### [GIVEN REQUEST]
Update the listing below by changing every "catalogue / barcode" to "catalog / barcode" and leaving everything else as it is.

### [INFORMATION SUPPLIED]
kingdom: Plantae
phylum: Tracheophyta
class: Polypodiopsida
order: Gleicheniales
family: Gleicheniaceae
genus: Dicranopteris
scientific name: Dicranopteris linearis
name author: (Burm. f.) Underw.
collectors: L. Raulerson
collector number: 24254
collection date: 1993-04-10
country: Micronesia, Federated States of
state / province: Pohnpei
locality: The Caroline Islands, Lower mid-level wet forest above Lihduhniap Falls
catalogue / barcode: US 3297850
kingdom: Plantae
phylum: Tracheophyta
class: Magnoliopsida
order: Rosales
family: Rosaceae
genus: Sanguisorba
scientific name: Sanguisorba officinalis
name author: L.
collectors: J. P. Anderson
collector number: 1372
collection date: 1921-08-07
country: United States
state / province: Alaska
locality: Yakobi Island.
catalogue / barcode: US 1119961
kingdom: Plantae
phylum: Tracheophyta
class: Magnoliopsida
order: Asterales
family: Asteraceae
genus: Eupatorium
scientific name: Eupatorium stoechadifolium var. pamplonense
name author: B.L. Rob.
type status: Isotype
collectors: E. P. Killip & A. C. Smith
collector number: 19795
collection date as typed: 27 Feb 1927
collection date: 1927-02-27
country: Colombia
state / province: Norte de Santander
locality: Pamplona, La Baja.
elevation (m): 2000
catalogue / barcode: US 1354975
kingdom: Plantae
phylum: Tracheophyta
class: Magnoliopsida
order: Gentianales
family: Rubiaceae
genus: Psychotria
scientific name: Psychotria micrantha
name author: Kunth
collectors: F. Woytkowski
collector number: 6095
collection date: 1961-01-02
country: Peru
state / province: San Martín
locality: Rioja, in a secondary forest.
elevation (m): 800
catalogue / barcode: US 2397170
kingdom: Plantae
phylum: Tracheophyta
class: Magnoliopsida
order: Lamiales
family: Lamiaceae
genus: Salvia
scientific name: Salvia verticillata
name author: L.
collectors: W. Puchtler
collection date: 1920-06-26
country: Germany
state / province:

### [THE RESULT]
kingdom: Plantae
phylum: Tracheophyta
class: Polypodiopsida
order: Gleicheniales
family: Gleicheniaceae
genus: Dicranopteris
scientific name: Dicranopteris linearis
name author: (Burm. f.) Underw.
collectors: L. Raulerson
collector number: 24254
collection date: 1993-04-10
country: Micronesia, Federated States of
state / province: Pohnpei
locality: The Caroline Islands, Lower mid-level wet forest above Lihduhniap Falls
catalog / barcode: US 3297850
kingdom: Plantae
phylum: Tracheophyta
class: Magnoliopsida
order: Rosales
family: Rosaceae
genus: Sanguisorba
scientific name: Sanguisorba officinalis
name author: L.
collectors: J. P. Anderson
collector number: 1372
collection date: 1921-08-07
country: United States
state / province: Alaska
locality: Yakobi Island.
catalog / barcode: US 1119961
kingdom: Plantae
phylum: Tracheophyta
class: Magnoliopsida
order: Asterales
family: Asteraceae
genus: Eupatorium
scientific name: Eupatorium stoechadifolium var. pamplonense
name author: B.L. Rob.
type status: Isotype
collectors: E. P. Killip & A. C. Smith
collector number: 19795
collection date as typed: 27 Feb 1927
collection date: 1927-02-27
country: Colombia
state / province: Norte de Santander
locality: Pamplona, La Baja.
elevation (m): 2000
catalog / barcode: US 1354975
kingdom: Plantae
phylum: Tracheophyta
class: Magnoliopsida
order: Gentianales
family: Rubiaceae
genus: Psychotria
scientific name: Psychotria micrantha
name author: Kunth
collectors: F. Woytkowski
collector number: 6095
collection date: 1961-01-02
country: Peru
state / province: San Martín
locality: Rioja, in a secondary forest.
elevation (m): 800
catalog / barcode: US 2397170
kingdom: Plantae
phylum: Tracheophyta
class: Magnoliopsida
order: Lamiales
family: Lamiaceae
genus: Salvia
scientific name: Salvia verticillata
name author: L.
collectors: W. Puchtler
collection date: 1920-06-26
country: Germany
state / province:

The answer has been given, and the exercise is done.